The mechanism underlying the occurrence of chemical meningitis has not been clearly elucidated. However, it might be caused by allergic or hypersensitivity reactions. 9 Although several reports have described chemical meningitis caused by local anesthetics after spinal anesthesia or intrathecal anesthetics and/or steroid injection,10–13 only three cases of chemical meningitis after epidural injection for pain management have been reported.6–8 In 1987, Gutknecht 6 reported a case of chemical meningitis after interlaminar epidural injection at the L12–1, L4–5, and L5–S1 levels with methylprednisolone for treatment of lower back pain and lumbar radicular pain. The patient’s symptoms developed 4 hours after the epidural injection, and brain CT revealed air droplets in the subarachnoid space. In 2016, Shah et al. 8 reported a case of chemical meningitis with pneumocephalus. The symptoms developed 1.5 hours after the epidural injection of lidocaine, methylprednisolone, and betamethasone. The patient’s symptoms completely resolved 48 hours after the onset of meningitis symptoms. In 2020, Koo and Cho 7 reported a case of chemical meningitis with pneumocephalus. The symptoms developed 30 minutes after lumbar interlaminar epidural injection with mepivacaine and dexamethasone. Brain CT revealed multiple small foci of air in the subarachnoid space and ventricle. Two days after initiating symptomatic treatment, the patient’s symptoms completely resolved. Because pneumocephalus was observed in these three cases,6–8 inadvertent dural puncture might have occurred during the procedure. Although there were no findings indicative of pneumocephalus in our case, there was a high risk of unintended intrathecal entry of the injected solution. In addition, a mixture of lidocaine, hyaluronidase, and placenta hydrolysate was used for cervical TFESI. Therefore, which component of the injected solution induced the chemical meningitis remains unclear.

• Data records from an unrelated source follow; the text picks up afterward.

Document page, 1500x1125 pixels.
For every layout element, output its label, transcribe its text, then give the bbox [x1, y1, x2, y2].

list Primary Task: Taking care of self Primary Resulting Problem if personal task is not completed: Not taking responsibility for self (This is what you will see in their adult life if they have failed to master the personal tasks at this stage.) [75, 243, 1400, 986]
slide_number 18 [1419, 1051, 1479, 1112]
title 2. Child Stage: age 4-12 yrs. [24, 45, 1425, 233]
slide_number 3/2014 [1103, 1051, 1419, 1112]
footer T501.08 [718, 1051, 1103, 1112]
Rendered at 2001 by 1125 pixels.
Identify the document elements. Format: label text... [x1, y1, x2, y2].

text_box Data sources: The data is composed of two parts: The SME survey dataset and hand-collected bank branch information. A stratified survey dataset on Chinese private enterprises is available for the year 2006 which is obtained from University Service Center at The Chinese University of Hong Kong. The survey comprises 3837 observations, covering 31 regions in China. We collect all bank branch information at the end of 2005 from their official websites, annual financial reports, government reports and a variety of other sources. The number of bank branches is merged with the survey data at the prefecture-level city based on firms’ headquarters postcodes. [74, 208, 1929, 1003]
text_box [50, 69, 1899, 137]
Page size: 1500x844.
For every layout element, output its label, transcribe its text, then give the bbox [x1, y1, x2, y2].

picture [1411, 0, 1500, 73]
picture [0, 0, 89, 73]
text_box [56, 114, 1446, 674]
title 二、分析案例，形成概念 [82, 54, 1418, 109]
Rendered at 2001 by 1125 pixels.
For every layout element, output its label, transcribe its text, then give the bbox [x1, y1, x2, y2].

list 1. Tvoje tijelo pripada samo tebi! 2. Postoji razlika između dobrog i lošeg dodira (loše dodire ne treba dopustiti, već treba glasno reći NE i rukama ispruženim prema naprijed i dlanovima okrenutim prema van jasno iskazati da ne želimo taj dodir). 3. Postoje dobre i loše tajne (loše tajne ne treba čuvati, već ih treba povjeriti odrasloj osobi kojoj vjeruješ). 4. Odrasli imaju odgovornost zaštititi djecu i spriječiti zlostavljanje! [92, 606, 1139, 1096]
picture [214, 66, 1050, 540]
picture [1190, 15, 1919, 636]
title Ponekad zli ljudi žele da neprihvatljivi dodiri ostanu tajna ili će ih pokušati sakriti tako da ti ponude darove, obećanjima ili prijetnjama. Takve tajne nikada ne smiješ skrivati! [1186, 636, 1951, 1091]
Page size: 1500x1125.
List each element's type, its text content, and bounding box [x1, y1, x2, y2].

Chemical and bacterial meningitis cannot be easily differentiated because their symptoms and laboratory findings are similar. Moreover, the CSF culture results are available after a few days. 14 A previous study showed that the symptoms of bacterial meningitis usually develop 2 to 10 days after the procedure, and those of chemical meningitis develop within a few hours. 15 The only significant difference between the two disorders is the duration from epidural injection to onset of symptoms. In our case, because the patient’s meningitis symptoms appeared about 2 hours 30 minutes after the cervical TFESI, we considered that our patient had chemical meningitis and therefore did not administer antibiotics. However, because the course of each disorder is not fully elucidated, clinicians should initiate empirical treatment with broad-spectrum antibiotics until the CSF culture results are available. 8
In summary, we have herein reported a case of chemical meningitis that developed after TFESI. Intrathecal injection might have been conducted inadvertently. Hence, clinicians should be knowledgeable about the risk of this complication. In addition, the sensitivity and specificity of physical signs of meningeal inflammation, such as Brudzinski’s and Kernig’s signs, are not high enough to accurately rule in or rule out meningitis. Therefore, when patients complain of meningitis symptoms such as headache, neck stiffness, and nausea/vomiting after epidural injection, the occurrence of chemical meningitis should be considered even in the absence of physical signs of meningeal irritation, and CSF analysis with empirical antibiotic treatment should be initiated as soon as possible.
Footnotes
Ethics
The study protocol was approved by the Institutional Review Board of Yeungnam University Hospital. The patient provided written informed consent.
Declaration of conflicting interest
The authors declare that there is no conflict of interest.
Funding
This work was supported by a National Research Foundation of Korea grant funded by the Korean government (grant no. NRF-2019M3E5D1A02068106).